**** Source data ****
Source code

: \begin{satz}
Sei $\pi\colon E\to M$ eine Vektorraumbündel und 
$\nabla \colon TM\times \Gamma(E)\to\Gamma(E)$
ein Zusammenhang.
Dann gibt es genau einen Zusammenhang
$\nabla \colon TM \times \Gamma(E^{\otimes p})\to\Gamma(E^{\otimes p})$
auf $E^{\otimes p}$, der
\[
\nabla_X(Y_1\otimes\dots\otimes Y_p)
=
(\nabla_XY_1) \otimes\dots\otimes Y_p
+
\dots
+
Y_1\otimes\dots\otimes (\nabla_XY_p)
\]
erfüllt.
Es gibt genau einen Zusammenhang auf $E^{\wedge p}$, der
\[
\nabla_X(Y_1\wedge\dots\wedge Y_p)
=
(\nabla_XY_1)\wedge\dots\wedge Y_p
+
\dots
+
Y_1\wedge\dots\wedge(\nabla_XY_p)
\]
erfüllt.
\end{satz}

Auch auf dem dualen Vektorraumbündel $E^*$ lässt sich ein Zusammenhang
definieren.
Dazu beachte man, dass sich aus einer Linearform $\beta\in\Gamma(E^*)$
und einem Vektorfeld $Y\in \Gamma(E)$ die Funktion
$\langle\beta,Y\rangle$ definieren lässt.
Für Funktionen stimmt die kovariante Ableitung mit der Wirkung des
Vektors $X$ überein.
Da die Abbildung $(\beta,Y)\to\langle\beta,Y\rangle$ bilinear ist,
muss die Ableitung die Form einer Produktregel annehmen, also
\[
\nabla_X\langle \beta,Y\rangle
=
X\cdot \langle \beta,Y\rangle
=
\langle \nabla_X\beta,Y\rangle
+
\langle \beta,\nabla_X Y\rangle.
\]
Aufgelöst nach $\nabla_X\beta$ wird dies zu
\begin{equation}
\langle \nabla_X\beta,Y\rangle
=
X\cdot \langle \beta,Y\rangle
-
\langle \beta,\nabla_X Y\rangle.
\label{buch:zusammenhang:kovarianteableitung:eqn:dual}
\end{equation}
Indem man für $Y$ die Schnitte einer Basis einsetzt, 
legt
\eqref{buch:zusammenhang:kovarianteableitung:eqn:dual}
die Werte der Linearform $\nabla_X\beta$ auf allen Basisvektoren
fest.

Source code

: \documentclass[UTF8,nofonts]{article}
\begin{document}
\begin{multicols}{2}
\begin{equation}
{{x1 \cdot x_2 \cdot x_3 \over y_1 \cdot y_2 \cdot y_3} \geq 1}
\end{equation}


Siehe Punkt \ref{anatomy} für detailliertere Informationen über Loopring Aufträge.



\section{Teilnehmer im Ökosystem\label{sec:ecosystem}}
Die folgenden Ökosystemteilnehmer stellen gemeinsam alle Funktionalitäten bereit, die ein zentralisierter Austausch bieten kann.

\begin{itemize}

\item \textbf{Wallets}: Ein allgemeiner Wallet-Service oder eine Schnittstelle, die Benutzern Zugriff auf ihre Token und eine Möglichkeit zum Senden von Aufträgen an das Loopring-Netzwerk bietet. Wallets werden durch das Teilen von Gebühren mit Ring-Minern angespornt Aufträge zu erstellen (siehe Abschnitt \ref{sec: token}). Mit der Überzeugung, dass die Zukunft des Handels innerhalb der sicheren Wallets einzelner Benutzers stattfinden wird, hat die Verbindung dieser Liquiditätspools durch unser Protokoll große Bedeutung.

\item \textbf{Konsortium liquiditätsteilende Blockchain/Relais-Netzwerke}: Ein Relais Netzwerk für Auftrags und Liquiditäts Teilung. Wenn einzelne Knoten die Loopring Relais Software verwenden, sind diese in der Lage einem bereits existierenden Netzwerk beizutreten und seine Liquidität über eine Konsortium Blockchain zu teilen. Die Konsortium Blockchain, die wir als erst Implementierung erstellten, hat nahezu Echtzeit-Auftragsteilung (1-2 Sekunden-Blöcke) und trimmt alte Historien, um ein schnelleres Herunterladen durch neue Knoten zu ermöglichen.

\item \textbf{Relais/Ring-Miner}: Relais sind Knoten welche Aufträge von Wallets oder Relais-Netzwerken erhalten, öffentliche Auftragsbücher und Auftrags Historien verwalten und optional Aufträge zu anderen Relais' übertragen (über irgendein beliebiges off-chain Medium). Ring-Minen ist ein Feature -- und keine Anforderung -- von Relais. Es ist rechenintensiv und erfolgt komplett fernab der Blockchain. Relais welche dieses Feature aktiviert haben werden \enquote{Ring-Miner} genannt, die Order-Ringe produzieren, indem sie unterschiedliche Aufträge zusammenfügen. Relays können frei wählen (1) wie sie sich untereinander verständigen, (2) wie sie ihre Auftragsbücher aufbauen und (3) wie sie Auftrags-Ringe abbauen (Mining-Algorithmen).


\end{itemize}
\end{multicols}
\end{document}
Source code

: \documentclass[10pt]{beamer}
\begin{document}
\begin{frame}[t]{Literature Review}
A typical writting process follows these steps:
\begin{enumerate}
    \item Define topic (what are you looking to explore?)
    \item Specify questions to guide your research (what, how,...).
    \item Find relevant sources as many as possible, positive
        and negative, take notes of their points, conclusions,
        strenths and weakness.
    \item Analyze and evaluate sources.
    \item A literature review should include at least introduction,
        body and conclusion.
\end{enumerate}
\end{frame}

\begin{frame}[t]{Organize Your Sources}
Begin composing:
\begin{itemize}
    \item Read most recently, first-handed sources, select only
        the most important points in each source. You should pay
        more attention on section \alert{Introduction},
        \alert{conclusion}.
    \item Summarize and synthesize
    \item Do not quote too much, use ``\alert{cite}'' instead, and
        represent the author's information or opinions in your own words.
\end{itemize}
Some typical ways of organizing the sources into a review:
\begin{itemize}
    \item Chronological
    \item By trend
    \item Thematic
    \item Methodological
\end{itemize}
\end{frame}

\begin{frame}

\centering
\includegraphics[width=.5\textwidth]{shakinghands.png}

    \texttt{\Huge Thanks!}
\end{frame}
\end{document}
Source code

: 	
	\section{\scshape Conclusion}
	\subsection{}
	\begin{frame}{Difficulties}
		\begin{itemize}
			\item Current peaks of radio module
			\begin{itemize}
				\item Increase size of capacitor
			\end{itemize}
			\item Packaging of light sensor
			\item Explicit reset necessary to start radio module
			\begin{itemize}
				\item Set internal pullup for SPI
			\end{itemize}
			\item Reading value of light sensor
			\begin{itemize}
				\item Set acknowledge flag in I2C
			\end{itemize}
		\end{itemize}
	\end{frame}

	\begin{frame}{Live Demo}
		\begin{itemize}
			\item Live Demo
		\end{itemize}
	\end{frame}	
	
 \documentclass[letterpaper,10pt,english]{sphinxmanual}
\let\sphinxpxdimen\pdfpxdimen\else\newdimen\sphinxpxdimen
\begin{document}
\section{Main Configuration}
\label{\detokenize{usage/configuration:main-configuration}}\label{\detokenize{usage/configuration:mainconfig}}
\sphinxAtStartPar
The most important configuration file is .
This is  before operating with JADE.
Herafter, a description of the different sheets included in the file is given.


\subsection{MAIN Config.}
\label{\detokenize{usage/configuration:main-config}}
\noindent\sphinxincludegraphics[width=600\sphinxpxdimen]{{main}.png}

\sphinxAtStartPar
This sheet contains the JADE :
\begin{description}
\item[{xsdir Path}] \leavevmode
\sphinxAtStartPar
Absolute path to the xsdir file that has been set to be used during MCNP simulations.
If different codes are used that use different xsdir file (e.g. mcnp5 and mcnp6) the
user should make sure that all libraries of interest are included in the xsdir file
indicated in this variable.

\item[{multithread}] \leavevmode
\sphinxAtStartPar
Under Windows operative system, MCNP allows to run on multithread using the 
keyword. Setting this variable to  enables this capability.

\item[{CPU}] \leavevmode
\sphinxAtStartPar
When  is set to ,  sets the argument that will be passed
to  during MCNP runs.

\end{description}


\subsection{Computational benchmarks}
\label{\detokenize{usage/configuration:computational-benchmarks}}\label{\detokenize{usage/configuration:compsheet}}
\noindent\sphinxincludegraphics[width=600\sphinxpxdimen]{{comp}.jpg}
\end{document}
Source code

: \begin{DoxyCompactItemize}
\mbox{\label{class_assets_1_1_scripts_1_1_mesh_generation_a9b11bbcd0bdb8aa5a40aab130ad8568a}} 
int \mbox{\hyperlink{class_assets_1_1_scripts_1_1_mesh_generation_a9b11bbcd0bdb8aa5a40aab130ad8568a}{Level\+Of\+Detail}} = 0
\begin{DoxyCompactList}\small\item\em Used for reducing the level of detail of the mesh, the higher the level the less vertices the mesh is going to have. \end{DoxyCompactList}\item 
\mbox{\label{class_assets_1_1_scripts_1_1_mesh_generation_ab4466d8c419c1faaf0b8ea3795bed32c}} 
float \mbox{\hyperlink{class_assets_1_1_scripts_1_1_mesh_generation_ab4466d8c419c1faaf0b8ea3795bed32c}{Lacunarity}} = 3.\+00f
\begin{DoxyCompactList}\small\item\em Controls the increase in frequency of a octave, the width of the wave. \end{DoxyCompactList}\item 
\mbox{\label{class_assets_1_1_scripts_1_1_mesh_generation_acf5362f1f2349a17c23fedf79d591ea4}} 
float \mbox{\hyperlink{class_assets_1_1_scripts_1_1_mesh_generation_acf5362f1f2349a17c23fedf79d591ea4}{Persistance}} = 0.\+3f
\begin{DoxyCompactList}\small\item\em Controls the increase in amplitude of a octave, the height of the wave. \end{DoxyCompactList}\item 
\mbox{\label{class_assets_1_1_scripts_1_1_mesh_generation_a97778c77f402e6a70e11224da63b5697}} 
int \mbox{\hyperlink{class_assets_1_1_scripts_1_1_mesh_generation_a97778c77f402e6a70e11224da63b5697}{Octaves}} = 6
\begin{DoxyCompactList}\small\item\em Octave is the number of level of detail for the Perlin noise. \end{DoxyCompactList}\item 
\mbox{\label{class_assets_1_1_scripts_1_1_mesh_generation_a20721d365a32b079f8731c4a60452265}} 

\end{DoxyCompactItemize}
****
* Exercise instructions
Given the records above, return exactly the lines starting at the line containing "strenths and weakness." and ending at the line containing "pullup for SPI", including both.

* Response for this exercise
        strenths and weakness.
    \item Analyze and evaluate sources.
    \item A literature review should include at least introduction,
        body and conclusion.
\end{enumerate}
\end{frame}

\begin{frame}[t]{Organize Your Sources}
Begin composing:
\begin{itemize}
    \item Read most recently, first-handed sources, select only
        the most important points in each source. You should pay
        more attention on section \alert{Introduction},
        \alert{conclusion}.
    \item Summarize and synthesize
    \item Do not quote too much, use ``\alert{cite}'' instead, and
        represent the author's information or opinions in your own words.
\end{itemize}
Some typical ways of organizing the sources into a review:
\begin{itemize}
    \item Chronological
    \item By trend
    \item Thematic
    \item Methodological
\end{itemize}
\end{frame}

\begin{frame}

\centering
\includegraphics[width=.5\textwidth]{shakinghands.png}

    \texttt{\Huge Thanks!}
\end{frame}
\end{document}
Source code

: 	
	\section{\scshape Conclusion}
	\subsection{}
	\begin{frame}{Difficulties}
		\begin{itemize}
			\item Current peaks of radio module
			\begin{itemize}
				\item Increase size of capacitor
			\end{itemize}
			\item Packaging of light sensor
			\item Explicit reset necessary to start radio module
			\begin{itemize}
				\item Set internal pullup for SPI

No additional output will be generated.